Do you think people visiting your country should know a little bit of your language? It’s the same thing really. Make an effort to find out via the agencies, do a bit of desktop research and find out what languages are native and the most common speaking. Normally, the facilitator or ground contact is chosen for their ability to be multilingual or at least speak a decent amount of English. But you are going to have a better time if you can speak some basic local phrases if only for the pleasure of the locals when they hear you making an effort. And don’t forget to bring a dictionary (physical or virtual ).
Make sure first you have a valid passport. The organization you are volunteering with will tell you which visa you need. The majority of the cases require only tourist visas, unless you are paid a wage. In all cases, make sure to get the correct one.
We’ve heard of lots of people panicking about the ‘what happens next’. It can be a daunting thing especially if you’re traveling alone and your destination is some small airport in a location not many people have heard of and where English/European is not really spoken. Nothing to fret about, just prepare for the transfer/pick-up (including a note of contact names and numbers) –as well as prepare your mindset– and then relax.
While traveling light is critical as you are likely to carry all the weight on your own, still there are some essentials. This starts with the red tape (i.e, important docs including copies of bank cards, passport, visas, flight itinerary, contacts info). Then it follows with what the organization requires you to travel with, and what we have found to be essential. So make sure to study our few packing lists diligently so as to be really prepared. For instance not having working gloves, or leaking rubber boots can make a big difference between having a good and a miserable experience onsite.

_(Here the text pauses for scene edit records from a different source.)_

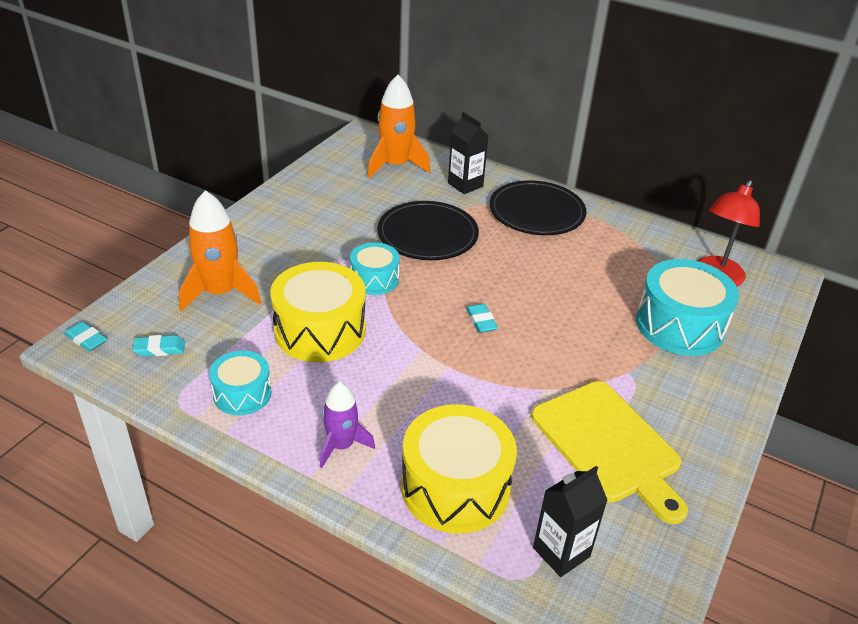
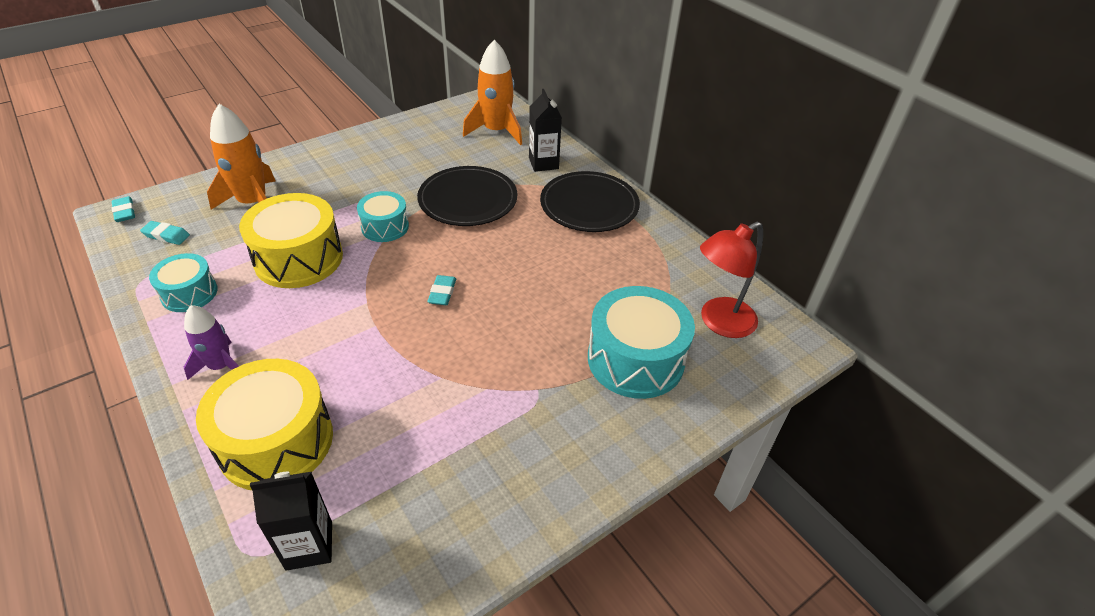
camera: 25 degrees right, 5 degrees up
yellow cutting board [531,381,688,524] -> none

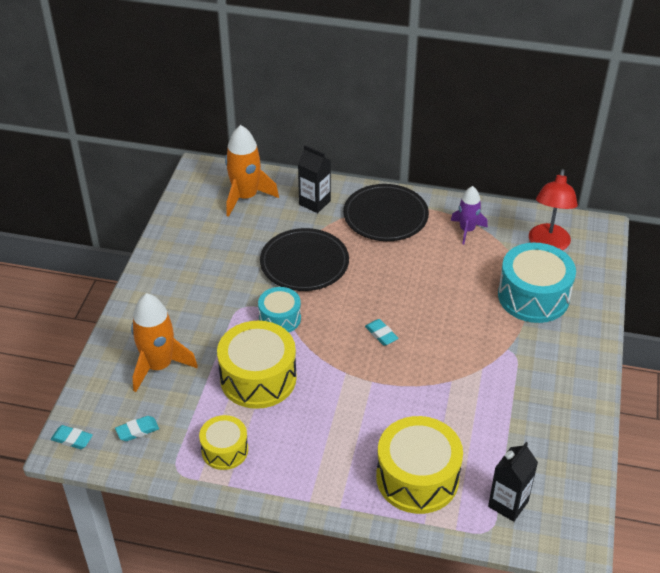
camera: 40 degrees left, 0 degrees up
turquoise drum [149,253,218,312] -> yellow drum [199,415,248,470]
purple rocket [184,305,239,380] -> purple rocket moved to [451,186,488,245]

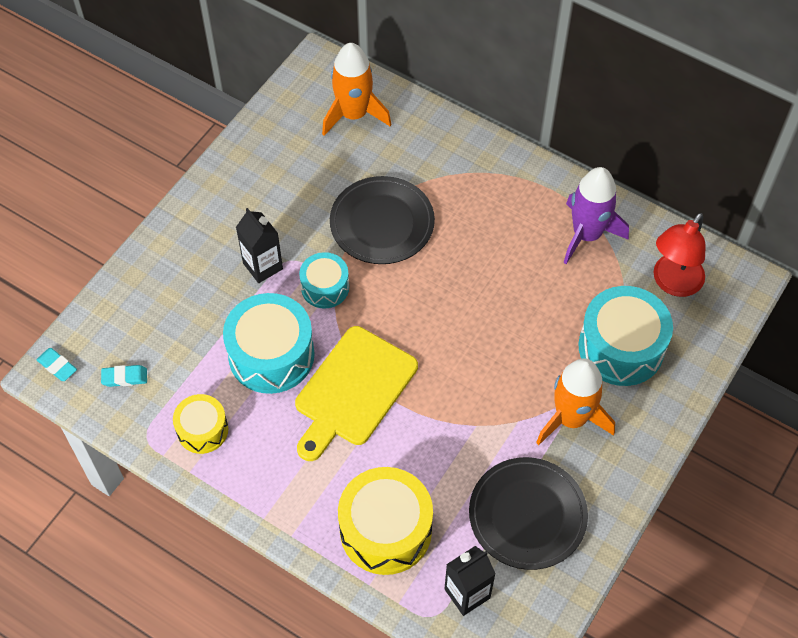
camera: 20 degrees right, 15 degrees up
orange rocket [131,293,198,392] -> orange rocket moved to [536,358,615,445]
yellow drum [217,321,297,409] -> turquoise drum [223,293,315,394]
black carton [298,145,331,213] -> black carton moved to [236,208,283,283]
black plate [343,184,429,241] -> black plate moved to [469,457,588,570]
turquoise eraser [365,319,398,346] -> none
purple rocket [451,186,488,245] -> purple rocket [563,167,629,264], size x1.60
none -> yellow cutting board [295,326,418,461]

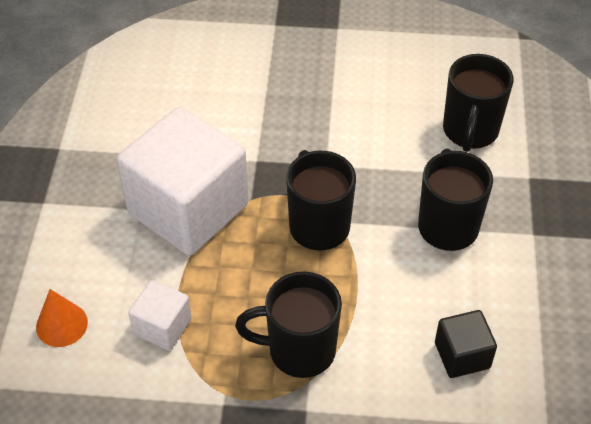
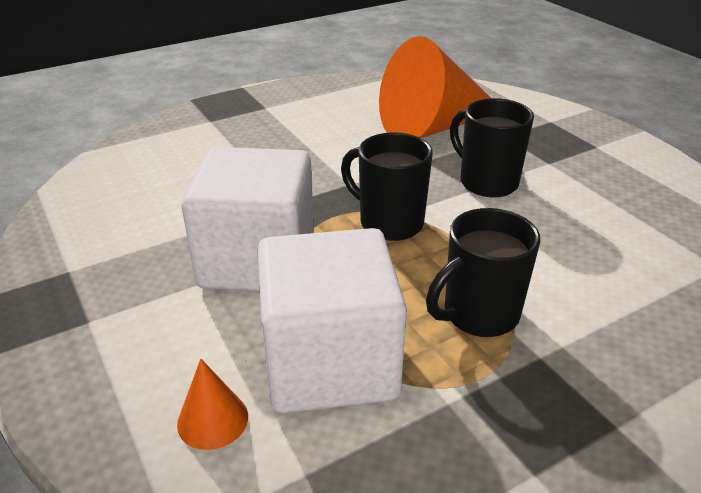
camera: 35 degrees left, 15 degrees down
white cube [128,280,192,351] -> white cube [257,228,407,413], size x2.20
black cube [435,310,497,378] -> none
black mug [443,54,514,152] -> orange cone [379,36,491,138]

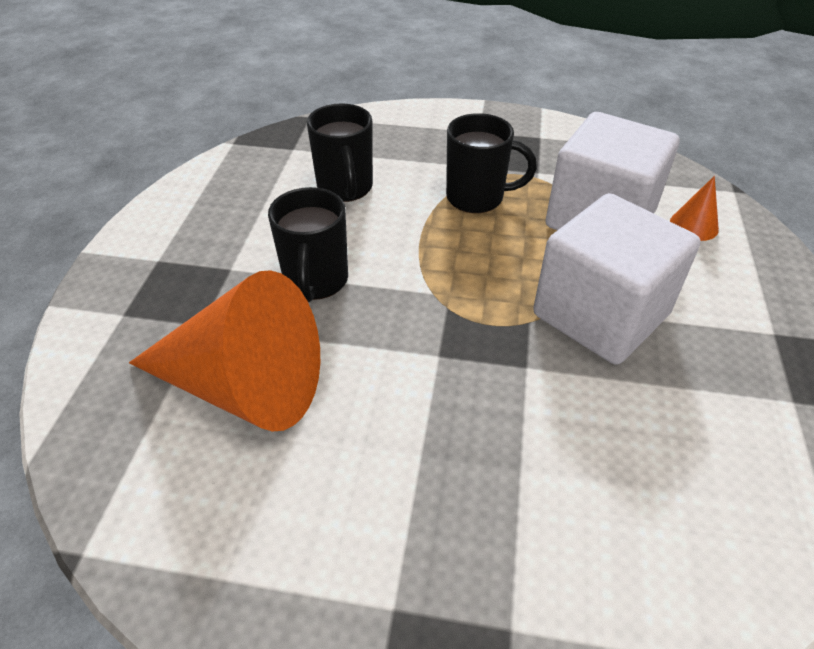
camera: 140 degrees left, 10 degrees up
black mug [341,132,433,241] -> black mug moved to [307,103,373,202]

Volunteering in Nature? Yes then: There will be bugs! You either need to decide to get over it or risk being that annoying one who screams at every spider!
Make sure you know before you go which bugs are likely to be a health risk (mosquitos etc) and prepare yourself accordingly, this includes being properly vaccinated and medicated for the trip .
Packing the right repellants is also key. We recommend environmentally friendly options although aware that some people will want to take the strongest DEET. Then do ask what are the products restrictions on the project site (e.g., DEET being a poison that can pollute streams, then washing your clothes might be only allowed with restrictions because of these pollutants).
Have a mix of cash and cards, and make a mental note that ATMs might not be readily available or even working where you go. Ask the organization how much you will need, as well as what are the tipping rules. A tip? Never tip when you should not. That can be an etiquette faux-pas or seen as condescending.
Remember that where you are going you may have no-or-limited internet access. So the minimum is take your phone (& get a sim card) for getting in touch with your loved ones upon arrival –and before getting off the grid. That’s also a good ‘tool’ to have in rare emergency cases…
Besides understanding and complying to the culture etiquette, respecting the law of your host country, and having a good volunteer etiquette, also make sure that you follow a proper environmental etiquette. Prepare for it, read the EwA Wildness Etiquette. Make a copy of it, and take it with you so that you can pull it, refresh your memory as well as spread it around to your fellow volunteers. It is so easy to forget the right way to behave in Nature when we’re in awe and excited in the presence of greatness.
In all circumstances, remember the 3 EwA Wildness values: Respect, Compassion & Empathy.
Do that for wildlife, while helping good causes & enjoying yourself!